As a workaround, you can set the PYTHON_BASIC_REPL=1 environment variable. This forces the classic REPL, which handles multi-line sends correctly. You can do this a couple of ways:
Add it to your shell profile (~/.bashrc, ~/.zshrc, etc.): export PYTHON_BASIC_REPL=1
Or add it to your Cursor settings via terminal.integrated.env.linux:
I’ve flagged this with the team. The Python extension should ideally handle this automatically, like VS Code has started doing, but for now this env var workaround should unblock you.
Hello Dean, I have already had it set in ~/bashrc (possibly that’s why VSCode works, I forget exactly, I know there’s been much back and for about this in various issues in vscode python github repo. Unfortunately, this has not resolved the issue, or at least not since I recently bumped to 3.14
I also just added it to user_settings.json
``"terminal.integrated.env.linux": {
"PYTHON_BASIC_REPL": "1"
}``
I tried this after restarting Cursor and still have the same issue with send line.

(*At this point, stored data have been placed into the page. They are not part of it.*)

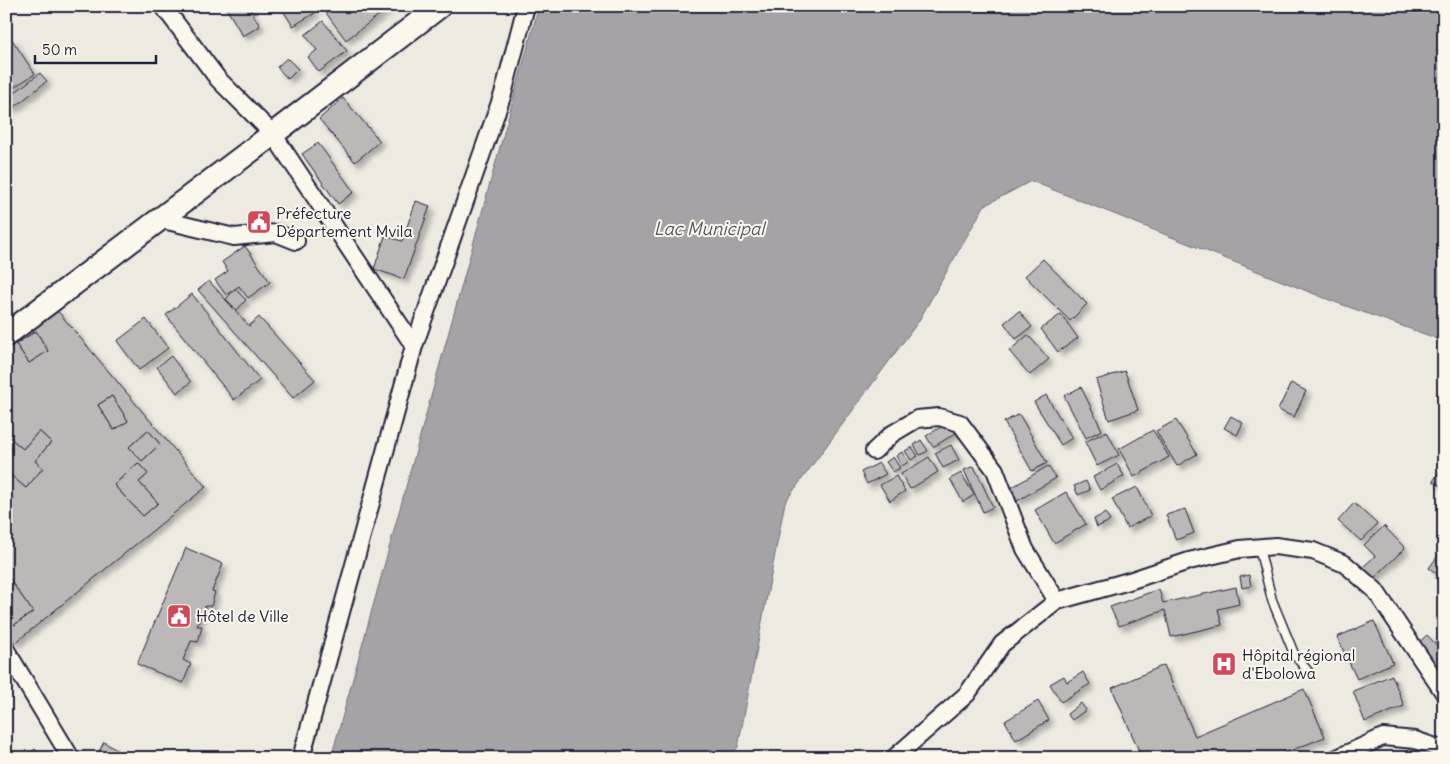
<svg xmlns="http://www.w3.org/2000/svg" width="1450" height="764" viewBox="0 0 1450 764" font-family="Delius,sans-serif">
<style>
.water{fill:#a6a3a7;stroke:#716f7c}
.building{fill:#bcb8b8;stroke:#22223b;fill-rule:evenodd;filter:url(#shadow)}
.lines{fill:none;stroke-linecap:round;stroke-linejoin:round}
.lane-casing{stroke:#22223b;stroke-width:11}
.street-casing{stroke:#22223b;stroke-width:20}
.secondary-casing{stroke:#22223b;stroke-width:26}
.lane{stroke:#fbf7ec;stroke-width:8}
.street{stroke:#fbf7ec;stroke-width:16}
.secondary{stroke:#fbf7ec;stroke-width:22}
.labels{text-anchor:middle;stroke-width:4;stroke-linejoin:round;paint-order:stroke}
.poi-label{font-size:16px;fill:#22223b;stroke:#fbf7ec;text-anchor:start}
.water-label{font-size:18px;font-style:italic;fill:#575666;stroke:#fbf7ec}
</style>
<defs>
<filter id="shadow"><feDropShadow dx="4.5" dy="4.5" stdDeviation="2.5" flood-color="#0004"/></filter>
</defs>
<rect width="100%" height="100%" fill="#eeeae2"/>
<filter id="ink" filterUnits="userSpaceOnUse"><feTurbulence type="fractalNoise" baseFrequency=".02" numOctaves="2"/><feDisplacementMap in="SourceGraphic" scale="10" xChannelSelector="R" yChannelSelector="G"/><feConvolveMatrix kernelMatrix="1 2 1 2 8 2 1 2 1" color-interpolation-filters="sRGB"/></filter>
<g filter="url(#ink)">
<polygon class="water" points="539,6 1444,6 1444,341 1332,301 1031,181 984,206 918,322 785,502 738,747 728,758 331,758"/>
<g class="building">
<polygon points="225,6 248,6 260,26 243,36"/>
<polygon points="280,6 311,6 315,13 293,26"/>
<polygon points="335,6 391,6 346,40 326,13"/>
<polygon points="323,21 347,51 319,72 308,57 317,50 305,35"/>
<polygon points="11,38 35,74 6,92 6,41"/>
<polygon points="287,58 298,69 288,79 277,67"/>
<polygon points="40,73 47,81 12,109 6,99"/>
<polygon points="343,98 380,141 355,162 319,119"/>
<polygon points="318,143 354,192 338,204 302,154"/>
<polygon points="416,201 430,206 404,279 374,269 385,236 402,241"/>
<polygon points="245,246 270,282 248,298 239,286 226,295 215,280 228,271 222,262"/>
<polygon points="1043,259 1087,304 1070,321 1025,276"/>
<polygon points="209,281 249,326 259,317 315,380 293,398 198,290"/>
<polygon points="235,289 246,300 237,310 226,299"/>
<polygon points="192,294 260,380 234,400 166,315"/>
<path d="M56,309L206,487L15,643L6,633V614L14,625L33,612L6,574V471L26,488L43,468L35,461L51,442L39,431L23,449L9,437L6,440V348ZM36,331L48,351L29,363L16,344ZM112,396L128,421L114,430L98,405ZM148,430L160,444L142,461L129,447ZM138,463L148,474L139,482L158,503L143,516L114,485Z"/>
<polygon points="1019,311 1032,327 1016,339 1004,323"/>
<polygon points="1061,314 1078,338 1058,352 1041,329"/>
<polygon points="146,319 168,348 139,370 117,341"/>
<polygon points="36,331 48,351 29,363 16,344"/>
<polygon points="1028,335 1049,359 1030,375 1009,351"/>
<polygon points="171,356 191,382 177,393 157,367"/>
<polygon points="1125,371 1138,410 1109,420 1096,380"/>
<polygon points="1291,383 1306,391 1294,417 1278,410"/>
<polygon points="1081,387 1102,430 1086,438 1064,396"/>
<polygon points="1046,395 1072,438 1061,445 1034,402"/>
<polygon points="112,396 128,421 114,430 98,405"/>
<polygon points="1019,414 1047,463 1032,471 1004,422"/>
<polygon points="1231,416 1243,423 1237,435 1224,428"/>
<polygon points="1176,420 1197,454 1177,466 1156,431"/>
<polygon points="949,422 956,433 933,447 926,436"/>
<polygon points="148,430 160,444 142,461 129,447"/>
<polygon points="1153,430 1169,457 1134,477 1119,449"/>
<polygon points="39,431 51,442 35,461 43,468 26,488 6,471 6,440 9,437 23,449"/>
<polygon points="1107,431 1119,455 1097,466 1085,442"/>
<polygon points="921,440 928,451 920,455 914,445"/>
<polygon points="951,445 959,460 943,468 935,453"/>
<polygon points="912,447 918,456 911,460 905,451"/>
<polygon points="902,452 908,462 902,466 896,456"/>
<polygon points="893,457 900,468 893,472 886,462"/>
<polygon points="929,457 938,472 910,489 901,474"/>
<polygon points="138,463 148,474 139,482 158,503 143,516 114,485"/>
<polygon points="879,463 886,474 867,484 861,472"/>
<polygon points="1117,464 1124,476 1100,490 1093,477"/>
<polygon points="1444,465 1444,488 1433,481"/>
<polygon points="974,466 993,507 983,512 964,470"/>
<polygon points="1048,466 1056,478 1017,501 1009,489"/>
<polygon points="961,473 974,495 963,502 950,479"/>
<polygon points="896,476 905,491 890,501 880,485"/>
<polygon points="1086,481 1090,490 1078,495 1074,486"/>
<polygon points="1137,487 1151,516 1127,528 1112,499"/>
<polygon points="1066,492 1086,524 1054,543 1035,510"/>
<polygon points="1354,503 1377,524 1361,541 1338,521"/>
<polygon points="1185,509 1194,533 1176,540 1166,515"/>
<polygon points="1106,513 1110,521 1097,527 1094,519"/>
<polygon points="1384,526 1405,548 1374,578 1363,567 1375,556 1364,545"/>
<polygon points="186,548 223,564 212,591 215,592 211,606 205,606 197,626 202,626 198,642 191,641 183,660 191,664 183,683 137,664"/>
<polygon points="1440,553 1444,555 1444,579 1429,568"/>
<polygon points="6,574 33,612 14,625 6,614"/>
<polygon points="1249,575 1251,586 1242,588 1240,577"/>
<polygon points="1236,587 1239,604 1218,609 1222,625 1171,637 1165,610 1119,626 1110,607 1159,589 1163,603"/>
<polygon points="1374,621 1393,663 1357,679 1337,637"/>
<polygon points="1427,635 1444,653 1444,674 1417,644"/>
<polygon points="1164,665 1195,736 1304,689 1325,737 1272,758 1142,758 1112,688"/>
<polygon points="1083,672 1090,684 1061,702 1050,684 1064,676 1067,682"/>
<polygon points="1392,675 1404,706 1365,722 1353,691"/>
<polygon points="1038,701 1049,720 1016,740 1005,721"/>
<polygon points="1081,703 1086,710 1072,720 1067,714"/>
<polygon points="104,742 118,751 114,758 102,758 97,755"/>
<polygon points="35,749 42,758 24,758"/>
</g>
<g class="lines">
<defs>
<polyline id="lane" points="1259,548 1272,600 1295,656 1308,671"/>
<g id="street">
<polyline points="163,6 218,79 273,134 414,346"/>
<polyline points="159,219 234,237 276,233 296,241"/>
<polyline points="874,451 892,434 917,419 939,417 960,423 995,470 1025,549 1057,601"/>
<polyline points="6,650 71,758"/>
<polyline points="301,758 414,346 503,94 526,6"/>
<polyline points="894,758 967,694 1002,644 1057,601 1129,581 1189,561 1240,549 1275,546 1313,551 1345,564 1375,590 1444,693"/>
<polyline points="1337,758 1383,737 1415,740 1444,750"/>
</g>
<polyline id="secondary" points="6,335 273,134 440,6"/>
</defs>
<use href="#lane" class="lane-casing"/>
<use href="#street" class="street-casing"/>
<use href="#secondary" class="secondary-casing"/>
<use href="#lane" class="lane"/>
<use href="#street" class="street"/>
<use href="#secondary" class="secondary"/>
</g>
</g>
<defs>
<symbol id="civic-square" viewBox="-11 -11 22 22"><rect x="-9" y="-9" width="18" height="18" rx="4" fill="#d1495b" stroke="#fbf7ec"/><path d="M-.6-6.5H3V-4.5H.6V-3L4-1V1h2V6H-6V1h2V-1L-.6-3ZM-1.2 2.5V6h2.4V2.5Z" fill="#fff"/></symbol>
<symbol id="hospital-square" viewBox="-11 -11 22 22"><rect x="-9" y="-9" width="18" height="18" rx="4" fill="#d1495b" stroke="#fbf7ec"/><path d="M-5-5h3v3.5h4V-5h3V5h-3V1.5h-4V5h-3Z" fill="#fff"/></symbol>
</defs>
<g fill-rule="evenodd">
<use href="#civic-square" x="245" y="208" width="28" height="28"/>
<use href="#civic-square" x="165" y="602" width="28" height="28"/>
<use href="#hospital-square" x="1210" y="650" width="28" height="28"/>
</g>
<g class="labels">
<g class="poi-label">
<text x="276" y="219">Préfecture<tspan x="276" dy="18">Département Mvila</tspan></text>
<text x="196" y="622">Hôtel de Ville</text>
<text x="1242" y="661">Hôpital régional<tspan x="1242" dy="18">d'Ebolowa</tspan></text>
</g>
<g class="water-label">
<text x="709" y="235">Lac Municipal</text>
</g>
</g>
<rect width="1450" height="764" fill="none" stroke="#fbf7ec" stroke-width="25"/>
<rect x="12" y="12" width="1425" height="739" fill="none" stroke="#22223b" stroke-width="2" filter="url(#ink)"/>
<path d="M35 55v8h121v-8" fill="none" stroke="#22223b" stroke-width="2.5"/>
<text x="42" y="55" font-size="15" fill="#22223b" stroke="#fbf7ec" stroke-width="4" paint-order="stroke">50 m</text>
</svg>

Some additional context, I think in the past these can be related:
Python.REPL: Send to Native REPL
Python.REPL: Enable REPLSMart Send
If PYTHON_BASIC_REPL=1 is set both in your bashrc and in Cursor settings, but it still doesn’t work, you need to make sure the variable is actually reaching the terminal session.
Can you check a couple of things:
Open the terminal in Cursor and run echo $PYTHON_BASIC_REPL. It should print 1. If it’s empty, the variable isn’t being passed through.
Also start Python and check from inside:
import os
print(os.environ.get("PYTHON_BASIC_REPL"))
Try launching Python with an inline env var to rule out an environment issue:
PYTHON_BASIC_REPL=1 python3.14
If Send Line works after that, it means the variable isn’t making it through Cursor settings.
What version of the Python extension are you using? (Extensions sidebar → Python → version). Cursor uses its own fork (Anysphere Python), so it might not handle PYTHON_BASIC_REPL correctly for 3.14 yet.